The trial judge ordered the writ of review to issue and at the request of the defendant reported the petition and his doings thereon to this court.

*308An attorney acting under his general employment has broad powers to do the things necessary or incidental to the prosecution and management of the case which affect the remedy and not the cause of action. Lewis v. Gamage, 1 Pick. 347. Lewis v. Sumner, 13 Met. 269. Moulton v. Bowker, 115 Mass. 36, 40. Shattuck v. Bill, 142 Mass. 56, 60, 63. Steffe v. Old Colony Railroad, 156 Mass. 262, 263. It was not within the general powers of the attorney employed to represent the plaintiff in the litigation to settle the plaintiff’s cause of action by entering into the compromise agreement for judgment and judgment satisfied filed in the case. United States v. Beebe, 180 U. S. 343, 352. Pomeroy v. Prescott, 106 Maine, 401, 407. Granger v. Batchelder, 54 Vt. 248. See Moulton v. Bowker, supra; New York, New Haven & Hartford Railroad v. Martin, 158 Mass. 313, 317; Anglo-American Land, Mortgage & Agency Co. v. Dyer, 181 Mass. 593, 598; Smith v. Abbott, 221 Mass. 326, 330; Hahn v. Loker, 229 Mass. 363; See v. Norris, 234 Mass. 345, 349; Barber-Colman Co. v. Magnano Corp. 299 Fed. Rep. 401.
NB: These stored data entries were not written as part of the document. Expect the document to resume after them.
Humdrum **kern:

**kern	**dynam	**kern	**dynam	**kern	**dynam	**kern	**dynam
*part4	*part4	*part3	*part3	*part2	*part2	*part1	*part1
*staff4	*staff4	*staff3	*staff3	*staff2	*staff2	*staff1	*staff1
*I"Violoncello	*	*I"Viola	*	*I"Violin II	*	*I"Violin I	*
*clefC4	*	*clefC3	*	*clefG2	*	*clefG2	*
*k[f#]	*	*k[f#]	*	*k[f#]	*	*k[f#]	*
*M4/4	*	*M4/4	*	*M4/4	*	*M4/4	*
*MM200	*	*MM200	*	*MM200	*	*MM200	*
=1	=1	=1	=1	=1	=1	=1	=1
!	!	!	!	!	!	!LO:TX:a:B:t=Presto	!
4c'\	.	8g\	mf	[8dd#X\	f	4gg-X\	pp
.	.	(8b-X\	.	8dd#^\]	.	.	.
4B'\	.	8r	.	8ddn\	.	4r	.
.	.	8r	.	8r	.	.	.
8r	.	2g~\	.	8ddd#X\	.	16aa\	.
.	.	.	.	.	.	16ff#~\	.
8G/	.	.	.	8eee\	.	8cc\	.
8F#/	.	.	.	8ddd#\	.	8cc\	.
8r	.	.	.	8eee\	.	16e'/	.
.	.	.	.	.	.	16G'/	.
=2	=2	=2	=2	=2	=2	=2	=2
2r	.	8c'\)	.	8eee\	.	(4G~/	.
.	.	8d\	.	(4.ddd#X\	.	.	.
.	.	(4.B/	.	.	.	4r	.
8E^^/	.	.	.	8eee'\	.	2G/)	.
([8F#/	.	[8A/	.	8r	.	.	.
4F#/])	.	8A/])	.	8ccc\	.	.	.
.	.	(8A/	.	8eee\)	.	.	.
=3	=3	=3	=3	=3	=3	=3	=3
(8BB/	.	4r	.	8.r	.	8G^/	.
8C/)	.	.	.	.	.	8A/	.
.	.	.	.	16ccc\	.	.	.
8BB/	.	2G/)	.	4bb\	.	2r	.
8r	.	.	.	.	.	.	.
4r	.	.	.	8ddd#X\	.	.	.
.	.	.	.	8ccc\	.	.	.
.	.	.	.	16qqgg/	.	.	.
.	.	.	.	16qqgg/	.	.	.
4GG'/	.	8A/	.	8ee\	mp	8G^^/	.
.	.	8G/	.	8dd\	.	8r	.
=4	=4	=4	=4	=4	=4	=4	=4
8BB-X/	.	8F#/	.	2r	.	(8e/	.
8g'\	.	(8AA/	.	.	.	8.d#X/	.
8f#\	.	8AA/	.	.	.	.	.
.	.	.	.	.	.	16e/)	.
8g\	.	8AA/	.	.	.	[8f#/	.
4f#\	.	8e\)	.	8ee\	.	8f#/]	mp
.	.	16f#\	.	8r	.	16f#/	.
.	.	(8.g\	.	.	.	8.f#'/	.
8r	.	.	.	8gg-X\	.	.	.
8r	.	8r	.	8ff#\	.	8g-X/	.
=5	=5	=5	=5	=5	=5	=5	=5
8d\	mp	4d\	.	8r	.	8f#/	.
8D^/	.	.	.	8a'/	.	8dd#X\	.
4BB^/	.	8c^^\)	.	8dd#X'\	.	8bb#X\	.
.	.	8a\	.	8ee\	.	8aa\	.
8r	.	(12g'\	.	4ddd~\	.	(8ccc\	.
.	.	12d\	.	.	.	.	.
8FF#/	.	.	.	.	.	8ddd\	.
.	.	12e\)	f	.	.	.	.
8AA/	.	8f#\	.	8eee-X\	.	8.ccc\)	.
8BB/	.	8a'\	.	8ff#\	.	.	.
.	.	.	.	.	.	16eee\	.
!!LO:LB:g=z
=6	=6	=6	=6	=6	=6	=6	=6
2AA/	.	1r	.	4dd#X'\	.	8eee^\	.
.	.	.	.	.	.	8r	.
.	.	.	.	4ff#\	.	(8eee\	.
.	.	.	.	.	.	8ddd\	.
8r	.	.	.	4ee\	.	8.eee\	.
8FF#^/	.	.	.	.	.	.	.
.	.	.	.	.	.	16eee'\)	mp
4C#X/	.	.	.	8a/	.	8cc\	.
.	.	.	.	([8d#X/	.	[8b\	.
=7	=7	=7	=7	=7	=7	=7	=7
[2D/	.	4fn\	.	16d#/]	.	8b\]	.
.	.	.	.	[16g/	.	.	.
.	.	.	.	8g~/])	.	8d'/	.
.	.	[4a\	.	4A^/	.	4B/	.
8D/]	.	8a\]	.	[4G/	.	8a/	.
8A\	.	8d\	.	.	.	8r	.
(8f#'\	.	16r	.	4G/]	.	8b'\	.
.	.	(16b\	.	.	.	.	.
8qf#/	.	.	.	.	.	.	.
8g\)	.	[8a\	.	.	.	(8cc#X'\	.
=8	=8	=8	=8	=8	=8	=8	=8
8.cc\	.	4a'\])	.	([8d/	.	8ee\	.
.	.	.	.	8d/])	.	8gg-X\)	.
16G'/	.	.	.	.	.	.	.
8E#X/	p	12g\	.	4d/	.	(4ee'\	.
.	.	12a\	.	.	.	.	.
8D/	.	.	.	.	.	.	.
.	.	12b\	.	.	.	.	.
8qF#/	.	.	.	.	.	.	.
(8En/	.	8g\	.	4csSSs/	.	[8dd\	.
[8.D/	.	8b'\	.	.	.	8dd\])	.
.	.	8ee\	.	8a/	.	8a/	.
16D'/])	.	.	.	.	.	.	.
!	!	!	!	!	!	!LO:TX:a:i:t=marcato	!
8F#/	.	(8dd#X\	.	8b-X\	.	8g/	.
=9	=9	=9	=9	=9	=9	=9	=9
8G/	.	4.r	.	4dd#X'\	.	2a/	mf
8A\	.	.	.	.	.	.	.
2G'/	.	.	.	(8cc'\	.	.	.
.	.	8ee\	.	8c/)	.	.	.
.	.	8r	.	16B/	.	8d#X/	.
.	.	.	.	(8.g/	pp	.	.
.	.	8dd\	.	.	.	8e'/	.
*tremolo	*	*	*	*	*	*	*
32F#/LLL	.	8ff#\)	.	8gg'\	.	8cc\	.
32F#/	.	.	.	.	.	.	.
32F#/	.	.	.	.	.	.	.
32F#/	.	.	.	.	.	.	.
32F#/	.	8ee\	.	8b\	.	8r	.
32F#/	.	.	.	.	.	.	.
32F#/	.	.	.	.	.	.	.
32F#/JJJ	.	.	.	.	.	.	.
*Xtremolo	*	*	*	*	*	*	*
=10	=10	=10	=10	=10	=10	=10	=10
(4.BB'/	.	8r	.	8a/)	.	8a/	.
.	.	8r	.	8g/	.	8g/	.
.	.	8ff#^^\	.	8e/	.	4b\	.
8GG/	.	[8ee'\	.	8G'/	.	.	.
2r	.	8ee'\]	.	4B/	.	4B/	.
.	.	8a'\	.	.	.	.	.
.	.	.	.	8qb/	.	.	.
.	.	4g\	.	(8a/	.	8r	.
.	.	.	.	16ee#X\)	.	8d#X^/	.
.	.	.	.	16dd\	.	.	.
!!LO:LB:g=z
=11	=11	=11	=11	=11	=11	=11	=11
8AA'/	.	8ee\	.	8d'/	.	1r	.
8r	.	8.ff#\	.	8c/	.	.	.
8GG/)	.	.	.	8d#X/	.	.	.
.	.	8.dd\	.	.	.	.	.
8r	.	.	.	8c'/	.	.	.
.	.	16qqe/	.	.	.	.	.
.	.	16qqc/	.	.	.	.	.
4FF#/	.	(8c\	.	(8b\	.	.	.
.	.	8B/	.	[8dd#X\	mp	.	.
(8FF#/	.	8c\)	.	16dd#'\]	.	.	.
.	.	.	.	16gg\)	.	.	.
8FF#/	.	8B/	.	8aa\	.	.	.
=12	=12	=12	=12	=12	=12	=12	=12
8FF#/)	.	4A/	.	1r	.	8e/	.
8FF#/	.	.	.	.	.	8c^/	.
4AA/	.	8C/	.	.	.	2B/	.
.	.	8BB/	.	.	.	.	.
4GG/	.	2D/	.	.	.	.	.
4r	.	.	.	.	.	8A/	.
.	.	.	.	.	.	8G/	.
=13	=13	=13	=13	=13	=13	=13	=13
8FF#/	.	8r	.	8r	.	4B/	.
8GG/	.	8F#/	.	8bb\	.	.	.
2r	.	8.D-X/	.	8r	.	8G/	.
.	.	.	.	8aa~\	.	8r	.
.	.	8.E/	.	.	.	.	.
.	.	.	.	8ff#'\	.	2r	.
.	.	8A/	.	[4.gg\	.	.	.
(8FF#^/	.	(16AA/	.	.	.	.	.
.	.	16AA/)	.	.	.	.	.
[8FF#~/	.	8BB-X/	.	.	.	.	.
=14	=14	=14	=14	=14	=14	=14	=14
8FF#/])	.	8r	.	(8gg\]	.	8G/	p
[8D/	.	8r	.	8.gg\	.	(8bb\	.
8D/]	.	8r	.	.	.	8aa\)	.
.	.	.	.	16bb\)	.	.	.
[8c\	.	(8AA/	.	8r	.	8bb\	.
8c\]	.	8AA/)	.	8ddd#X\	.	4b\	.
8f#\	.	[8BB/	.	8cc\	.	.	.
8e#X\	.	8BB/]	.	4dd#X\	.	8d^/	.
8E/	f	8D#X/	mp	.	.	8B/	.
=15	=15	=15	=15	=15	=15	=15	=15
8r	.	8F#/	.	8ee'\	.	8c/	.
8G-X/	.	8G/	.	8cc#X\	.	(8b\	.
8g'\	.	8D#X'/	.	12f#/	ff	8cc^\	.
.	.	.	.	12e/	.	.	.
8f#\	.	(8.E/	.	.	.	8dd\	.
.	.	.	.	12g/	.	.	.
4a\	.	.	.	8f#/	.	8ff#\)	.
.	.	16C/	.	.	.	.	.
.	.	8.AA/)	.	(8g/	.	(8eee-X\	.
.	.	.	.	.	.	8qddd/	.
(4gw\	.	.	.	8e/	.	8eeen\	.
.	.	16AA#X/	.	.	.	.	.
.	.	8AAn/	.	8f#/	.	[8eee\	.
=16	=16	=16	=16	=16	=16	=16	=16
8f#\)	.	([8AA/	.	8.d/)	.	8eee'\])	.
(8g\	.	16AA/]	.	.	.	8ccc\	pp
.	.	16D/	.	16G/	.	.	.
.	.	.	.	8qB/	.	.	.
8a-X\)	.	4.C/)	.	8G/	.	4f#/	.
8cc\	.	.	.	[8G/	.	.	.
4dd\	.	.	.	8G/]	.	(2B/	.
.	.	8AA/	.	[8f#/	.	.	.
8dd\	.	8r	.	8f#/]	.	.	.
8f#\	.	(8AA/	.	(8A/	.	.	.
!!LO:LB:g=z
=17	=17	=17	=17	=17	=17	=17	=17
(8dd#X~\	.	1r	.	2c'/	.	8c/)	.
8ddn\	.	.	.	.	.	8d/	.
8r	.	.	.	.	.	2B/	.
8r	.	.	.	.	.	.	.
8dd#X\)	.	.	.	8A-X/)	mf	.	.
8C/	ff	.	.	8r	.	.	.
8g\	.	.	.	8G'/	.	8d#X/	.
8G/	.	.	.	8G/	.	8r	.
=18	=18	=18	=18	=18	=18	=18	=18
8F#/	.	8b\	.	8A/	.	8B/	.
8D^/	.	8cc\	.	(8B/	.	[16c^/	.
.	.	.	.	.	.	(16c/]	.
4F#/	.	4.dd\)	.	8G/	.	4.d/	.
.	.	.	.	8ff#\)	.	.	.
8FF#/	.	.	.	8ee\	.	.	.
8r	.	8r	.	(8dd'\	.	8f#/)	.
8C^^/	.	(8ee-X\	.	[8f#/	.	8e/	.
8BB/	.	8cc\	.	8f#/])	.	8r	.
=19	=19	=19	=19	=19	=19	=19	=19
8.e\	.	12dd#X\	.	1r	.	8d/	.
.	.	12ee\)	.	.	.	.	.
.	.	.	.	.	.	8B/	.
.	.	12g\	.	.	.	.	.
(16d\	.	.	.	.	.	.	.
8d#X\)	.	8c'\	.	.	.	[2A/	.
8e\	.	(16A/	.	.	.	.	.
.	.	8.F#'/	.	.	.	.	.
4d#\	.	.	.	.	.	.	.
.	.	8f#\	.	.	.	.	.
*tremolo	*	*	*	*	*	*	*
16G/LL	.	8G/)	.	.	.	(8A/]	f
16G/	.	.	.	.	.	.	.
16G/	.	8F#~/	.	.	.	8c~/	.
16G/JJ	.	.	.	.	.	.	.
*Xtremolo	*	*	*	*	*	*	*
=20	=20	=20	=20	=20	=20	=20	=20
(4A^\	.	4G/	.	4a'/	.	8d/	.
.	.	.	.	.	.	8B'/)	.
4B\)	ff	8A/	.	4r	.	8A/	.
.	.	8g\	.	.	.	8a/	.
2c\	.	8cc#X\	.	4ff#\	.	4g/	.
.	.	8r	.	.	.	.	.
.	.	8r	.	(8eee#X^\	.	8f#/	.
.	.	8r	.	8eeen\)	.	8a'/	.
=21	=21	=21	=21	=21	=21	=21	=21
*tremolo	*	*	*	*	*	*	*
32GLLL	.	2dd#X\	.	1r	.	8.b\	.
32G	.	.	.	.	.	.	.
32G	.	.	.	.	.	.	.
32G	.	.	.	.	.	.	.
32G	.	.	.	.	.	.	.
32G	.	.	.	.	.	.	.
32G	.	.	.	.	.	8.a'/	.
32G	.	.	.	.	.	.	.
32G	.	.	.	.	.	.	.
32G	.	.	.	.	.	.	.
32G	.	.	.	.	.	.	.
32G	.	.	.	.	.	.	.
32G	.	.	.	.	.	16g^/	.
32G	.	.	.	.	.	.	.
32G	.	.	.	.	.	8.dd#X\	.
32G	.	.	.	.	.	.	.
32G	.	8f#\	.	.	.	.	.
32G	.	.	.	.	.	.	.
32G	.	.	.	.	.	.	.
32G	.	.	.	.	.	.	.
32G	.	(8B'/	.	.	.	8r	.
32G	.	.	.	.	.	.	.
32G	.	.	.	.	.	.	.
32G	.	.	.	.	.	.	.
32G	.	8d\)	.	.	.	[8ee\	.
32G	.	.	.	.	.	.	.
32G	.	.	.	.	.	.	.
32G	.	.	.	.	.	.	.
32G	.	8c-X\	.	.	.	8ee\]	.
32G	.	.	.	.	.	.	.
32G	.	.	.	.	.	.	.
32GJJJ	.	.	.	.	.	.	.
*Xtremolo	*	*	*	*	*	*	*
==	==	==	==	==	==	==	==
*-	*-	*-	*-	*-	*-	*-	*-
When the attorney undertakes to bind his client by an agreement to compromise his client’s substantial rights, the opposing party must ascertain at his peril whether the attorney has authority to make the settlement. Gibson v. Nelson, 111 Minn. 183. Upon the facts stated in the record, the agreement made was not binding on the plaintiff either when made or when approved by the court and filed in the case as the basis for judgment. Upon the statement in the record the approval of the court' must have been given without notice to the plaintiff or his guardian, or an opportunity for him to be heard. If at a hearing before the court a party has been given full opportunity to be heard, he cannot afterwards contend either that his counsel was without authority or that the settlement was not binding upon him. The judgment entered upon an unauthorized compromise agreement made by an attorney in settlement of his client’s claim may be set aside on the ground of lack of authority in the attorney to make the compromise on which it rests. Dalton v. West End Street Railway, 159 Mass. 221. United *309States v. Beebe, supra. The granting of a petition for writ of review is a matter resting largely in the discretion of the trial judge. Sylvester v. Hubley, 157 Mass. 306. Burt v. Hodsdon, 242 Mass. 302, 303. The plaintiff received none of the money paid his attorney by the defendant, and the judge was justified in not requiring him, as a condition of granting the petition, to pay the defendant the sum with which he had parted. In making this payment he must be held to have known that the agreements did not come within the implied authority of the attorney, and the defendant must be held to have taken the chance that it might later appear that the plaintiff was not bound by the settlement. The plaintiff’s attorney had not been held out to the defendant as having any other or greater power than an attorney authorized to take charge of litigation for a client commonly has.

All questions argued have been considered, and in the order that a writ to review the judgment issue we find no error.

Order that writ of review issue affirmed.